In a new report featuring findings from the National Congregations Study, Chaves takes his own advice. He and his co-authors closely examine what’s going on within American churches and highlight a number of surprising — and little-discussed — trends. 

“You can use these data to tell a story that’s something different than the usual decline story,” said Chaves, who directs the National Congregations Study and is also a professor of sociology and religious studies at Duke University. The ongoing study is a nationally representative survey of congregations that was first conducted in 1998. 

10. 5 Slogans the NFL Should Put on Helmets for AFC/NFC Championships and the Super Bowl 

From The Daily Citizen: 

Back in the fall, NFL spokesman Brian McCarthy called the social justice messaging program “an opportunity to highlight messages that are important to the league, players and personnel and our communities.” 

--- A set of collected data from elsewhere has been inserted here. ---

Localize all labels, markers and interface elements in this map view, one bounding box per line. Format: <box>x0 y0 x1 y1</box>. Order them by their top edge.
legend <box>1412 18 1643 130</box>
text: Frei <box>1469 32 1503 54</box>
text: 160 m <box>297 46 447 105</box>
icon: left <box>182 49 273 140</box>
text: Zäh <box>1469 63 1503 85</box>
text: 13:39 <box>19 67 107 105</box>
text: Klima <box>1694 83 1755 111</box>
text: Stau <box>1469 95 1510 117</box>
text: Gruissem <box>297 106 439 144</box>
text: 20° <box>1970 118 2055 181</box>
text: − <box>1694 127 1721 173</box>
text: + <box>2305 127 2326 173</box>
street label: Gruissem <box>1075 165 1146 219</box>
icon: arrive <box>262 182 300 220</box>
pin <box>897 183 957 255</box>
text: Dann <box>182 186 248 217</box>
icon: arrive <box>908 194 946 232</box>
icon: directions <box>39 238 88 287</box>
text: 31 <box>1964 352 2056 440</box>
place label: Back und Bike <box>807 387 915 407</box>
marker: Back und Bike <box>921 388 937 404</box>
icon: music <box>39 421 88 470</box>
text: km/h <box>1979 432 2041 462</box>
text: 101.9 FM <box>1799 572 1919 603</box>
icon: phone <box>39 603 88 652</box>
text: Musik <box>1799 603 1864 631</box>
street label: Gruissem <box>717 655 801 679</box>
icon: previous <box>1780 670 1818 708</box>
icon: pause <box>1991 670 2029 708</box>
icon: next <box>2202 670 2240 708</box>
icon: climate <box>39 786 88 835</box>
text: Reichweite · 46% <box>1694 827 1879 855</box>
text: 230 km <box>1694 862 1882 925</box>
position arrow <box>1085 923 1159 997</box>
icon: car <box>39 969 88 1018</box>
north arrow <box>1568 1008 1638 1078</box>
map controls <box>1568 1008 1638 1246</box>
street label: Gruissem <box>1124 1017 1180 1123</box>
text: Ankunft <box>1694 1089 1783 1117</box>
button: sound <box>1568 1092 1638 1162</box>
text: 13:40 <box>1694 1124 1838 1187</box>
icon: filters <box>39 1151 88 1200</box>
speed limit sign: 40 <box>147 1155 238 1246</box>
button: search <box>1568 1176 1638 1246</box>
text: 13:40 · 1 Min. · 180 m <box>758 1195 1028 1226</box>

If the NFL is truly concerned and interested with highlighting messages that are important to the broader community, I’d like to suggest the following slogans for next week’s league championship games and the upcoming Super Bowl: 

  1. “End Abortion” – Given that nearly 60% of NFL players are black and the fact that abortion disproportionately impacts the black population, how about encouraging an end to this deadly scourge? While just 12% of the population, approximately 38% of all abortions involve black women and their babies. 
  2. “Marriage Matters” – Studies confirm that being married confers numerous physical, emotional, social and spiritual benefits. But marriage isn’t just good for individuals – society reaps its advantages, too, making for more stable, happy and prosperous communities.
  3. “Dads Make a Difference” – Over a quarter of children in the United States live without a father in their home, making these kids more likely to abuse drugs, break the law and drop out of school – to name just a few of the many downsides of fatherlessness.
  4. “Think Critically” – Of all the skills mom and dads would be wise to impart to their children, the ability to discern truth is high on the list. It was Aristotle who said, “It is the mark of an educated mind to be able to entertain a thought without accepting it.
  5. “Trust God” – In poll after poll, a majority of Americans report believing in God. But it’s one thing to believe and another thing to trust. When we turn our lives over to the Lord, we’re acknowledging His power and His sufficiency. “The more you believe and trust God, the more limitless your possibilities become for your family, your career – for your life!” writes pastor Rick Warren.